Upon conversion, the Notes will be settled in shares of the Company's common stock. However, if the Company receives stockholder approval in accordance with the Nasdaq Listing Standards, the Company noted that it will settle conversions of the Notes through payment or delivery, as the case may be, of cash, shares of Company's common stock or a combination thereof, at the Company's election.
According to the company, the Notes will pay interest semi-annually at a rate of 2.75% per year. The Notes will mature on December 1, 2020, unless earlier repurchased or converted in accordance with their terms prior to such date. Prior to September 1, 2020, the Notes will be convertible at the option of holders only upon satisfaction of certain conditions and during certain periods, and thereafter, at any time until the close of business on the business day immediately preceding the maturity date. Holders of the Notes will have the right to require the Company to repurchase all or some of their Notes at 100% of their principal amount, plus any accrued and unpaid interest, upon the occurrence of certain events.

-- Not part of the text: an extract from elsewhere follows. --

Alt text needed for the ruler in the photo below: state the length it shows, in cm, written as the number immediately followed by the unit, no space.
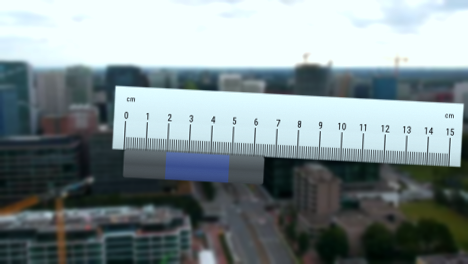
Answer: 6.5cm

The conversion rate for the Notes will initially be 122.1225 shares per $1,000 principal amount, which is equivalent to an initial conversion price of approximately $8.19 per share of common stock, and is subject to adjustment under the terms of the Notes. The initial conversion price of the Notes represents a premium of approximately 32.5% to the $6.18 per share closing price of the Company's common stock on December 2, 2013. The sale of the Notes is expected to close on December 6, 2013, subject to customary closing conditions.
The company estimates that the net proceeds from the offering will be approximately $96.1 million after deducting the initial purchasers' discounts and commissions and the estimated offering expenses payable by it.
The company said it plans to use the net proceeds from the offering of the Notes for working capital and other general corporate purposes. It may also use a portion of the net proceeds to in-license or acquire new businesses or products; however, it has no current commitments or obligations to do so.